Assignment
Check every line of the entries below for the word "source", then give only the number of lines that have it.

•••••

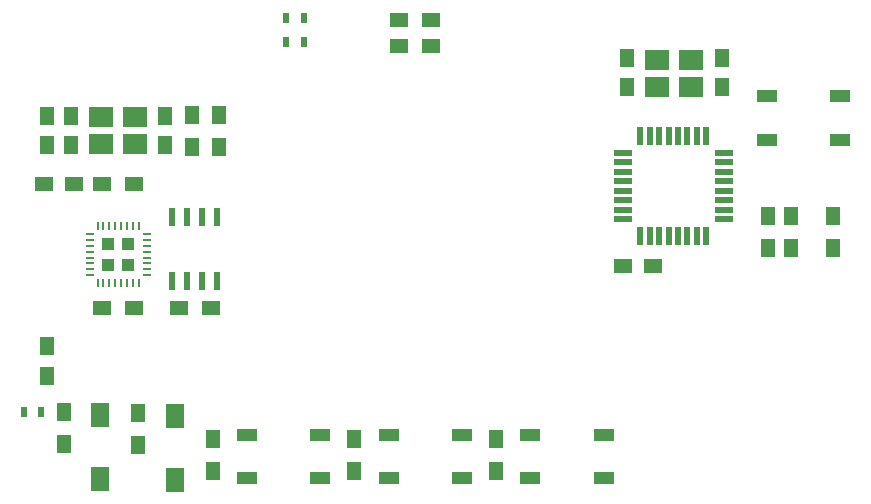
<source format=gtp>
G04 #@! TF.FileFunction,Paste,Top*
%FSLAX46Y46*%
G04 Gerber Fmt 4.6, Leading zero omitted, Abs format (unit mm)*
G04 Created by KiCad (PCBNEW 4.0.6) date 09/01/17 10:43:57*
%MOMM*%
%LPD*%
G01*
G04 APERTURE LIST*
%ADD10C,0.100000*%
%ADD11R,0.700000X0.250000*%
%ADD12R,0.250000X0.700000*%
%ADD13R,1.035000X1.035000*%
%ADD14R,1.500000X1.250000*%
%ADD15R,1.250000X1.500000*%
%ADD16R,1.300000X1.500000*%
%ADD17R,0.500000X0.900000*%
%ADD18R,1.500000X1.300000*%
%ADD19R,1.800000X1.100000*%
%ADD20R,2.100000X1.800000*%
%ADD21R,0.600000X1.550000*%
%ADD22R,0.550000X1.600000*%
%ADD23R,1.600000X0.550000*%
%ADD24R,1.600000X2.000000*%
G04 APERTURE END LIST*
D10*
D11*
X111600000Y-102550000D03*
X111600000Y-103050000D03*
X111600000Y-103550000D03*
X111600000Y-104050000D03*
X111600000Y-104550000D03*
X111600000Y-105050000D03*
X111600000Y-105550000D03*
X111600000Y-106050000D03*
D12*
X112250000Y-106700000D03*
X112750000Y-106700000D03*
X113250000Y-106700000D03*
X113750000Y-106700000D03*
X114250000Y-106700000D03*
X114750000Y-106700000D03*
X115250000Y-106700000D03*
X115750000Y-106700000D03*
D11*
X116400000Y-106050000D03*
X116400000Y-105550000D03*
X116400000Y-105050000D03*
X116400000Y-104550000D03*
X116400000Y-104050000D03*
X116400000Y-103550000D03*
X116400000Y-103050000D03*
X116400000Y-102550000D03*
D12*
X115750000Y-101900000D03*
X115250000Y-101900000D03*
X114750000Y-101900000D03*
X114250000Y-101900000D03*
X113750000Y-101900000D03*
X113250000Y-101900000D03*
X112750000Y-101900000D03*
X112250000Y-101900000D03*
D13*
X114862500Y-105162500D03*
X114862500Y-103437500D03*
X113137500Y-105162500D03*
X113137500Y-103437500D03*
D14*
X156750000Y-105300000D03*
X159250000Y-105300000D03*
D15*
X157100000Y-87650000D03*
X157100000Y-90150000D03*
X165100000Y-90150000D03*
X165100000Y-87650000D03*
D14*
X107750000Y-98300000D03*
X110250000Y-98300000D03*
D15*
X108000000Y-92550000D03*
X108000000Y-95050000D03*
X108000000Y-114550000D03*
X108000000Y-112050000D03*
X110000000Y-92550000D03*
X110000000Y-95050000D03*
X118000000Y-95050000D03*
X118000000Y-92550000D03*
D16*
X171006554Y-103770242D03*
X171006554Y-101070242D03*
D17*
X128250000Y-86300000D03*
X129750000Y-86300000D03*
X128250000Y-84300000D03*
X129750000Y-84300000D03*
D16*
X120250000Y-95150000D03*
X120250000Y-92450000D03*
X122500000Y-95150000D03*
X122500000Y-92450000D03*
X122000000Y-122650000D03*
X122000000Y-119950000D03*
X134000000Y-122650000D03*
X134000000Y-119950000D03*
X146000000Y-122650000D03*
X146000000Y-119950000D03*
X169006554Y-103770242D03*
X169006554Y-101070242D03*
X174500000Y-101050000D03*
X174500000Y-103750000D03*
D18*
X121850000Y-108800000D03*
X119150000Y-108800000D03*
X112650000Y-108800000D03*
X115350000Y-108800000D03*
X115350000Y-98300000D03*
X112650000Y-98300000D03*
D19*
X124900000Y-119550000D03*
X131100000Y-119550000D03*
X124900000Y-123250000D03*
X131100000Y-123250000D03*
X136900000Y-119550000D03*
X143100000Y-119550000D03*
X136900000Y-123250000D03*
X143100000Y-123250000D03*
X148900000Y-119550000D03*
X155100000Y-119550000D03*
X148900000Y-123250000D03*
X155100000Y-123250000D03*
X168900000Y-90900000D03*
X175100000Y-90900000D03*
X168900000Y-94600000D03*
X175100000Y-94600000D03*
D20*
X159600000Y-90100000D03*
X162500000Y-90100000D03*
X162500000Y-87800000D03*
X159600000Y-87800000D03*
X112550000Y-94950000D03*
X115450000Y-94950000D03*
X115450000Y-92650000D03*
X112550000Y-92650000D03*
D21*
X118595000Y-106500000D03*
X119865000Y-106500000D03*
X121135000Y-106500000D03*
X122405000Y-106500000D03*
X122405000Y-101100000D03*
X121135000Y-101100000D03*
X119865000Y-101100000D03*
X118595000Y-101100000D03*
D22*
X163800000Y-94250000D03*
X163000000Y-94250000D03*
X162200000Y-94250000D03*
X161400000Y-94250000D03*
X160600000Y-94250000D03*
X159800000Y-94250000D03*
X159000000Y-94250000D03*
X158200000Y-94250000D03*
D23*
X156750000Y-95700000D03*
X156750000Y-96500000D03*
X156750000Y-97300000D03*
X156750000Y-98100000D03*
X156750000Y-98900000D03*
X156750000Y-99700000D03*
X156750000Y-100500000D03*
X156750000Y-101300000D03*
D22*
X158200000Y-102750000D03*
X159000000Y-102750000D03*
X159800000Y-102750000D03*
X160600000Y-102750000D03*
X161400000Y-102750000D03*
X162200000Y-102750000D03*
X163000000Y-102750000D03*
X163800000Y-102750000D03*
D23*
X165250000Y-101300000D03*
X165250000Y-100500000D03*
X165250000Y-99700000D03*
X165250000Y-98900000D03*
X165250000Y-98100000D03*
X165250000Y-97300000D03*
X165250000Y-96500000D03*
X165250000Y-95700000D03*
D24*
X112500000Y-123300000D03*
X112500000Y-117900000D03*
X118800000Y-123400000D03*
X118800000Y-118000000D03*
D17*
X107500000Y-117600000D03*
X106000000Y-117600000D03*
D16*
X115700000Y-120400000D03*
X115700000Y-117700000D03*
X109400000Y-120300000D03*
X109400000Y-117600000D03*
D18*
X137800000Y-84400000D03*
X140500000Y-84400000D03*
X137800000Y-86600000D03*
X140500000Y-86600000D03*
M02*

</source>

•••••

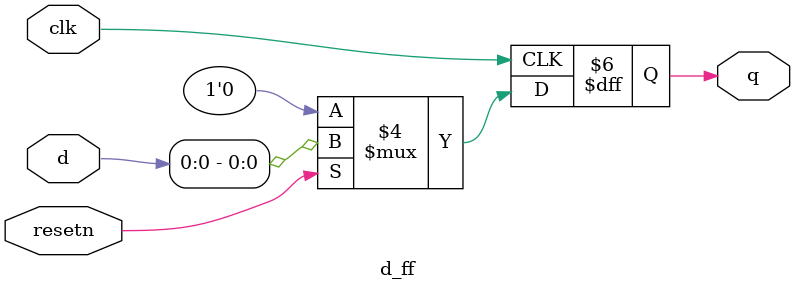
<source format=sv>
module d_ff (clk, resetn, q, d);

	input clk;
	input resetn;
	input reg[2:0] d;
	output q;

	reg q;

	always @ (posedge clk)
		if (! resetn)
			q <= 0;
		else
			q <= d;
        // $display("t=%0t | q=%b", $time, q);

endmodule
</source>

•••••

Task result
4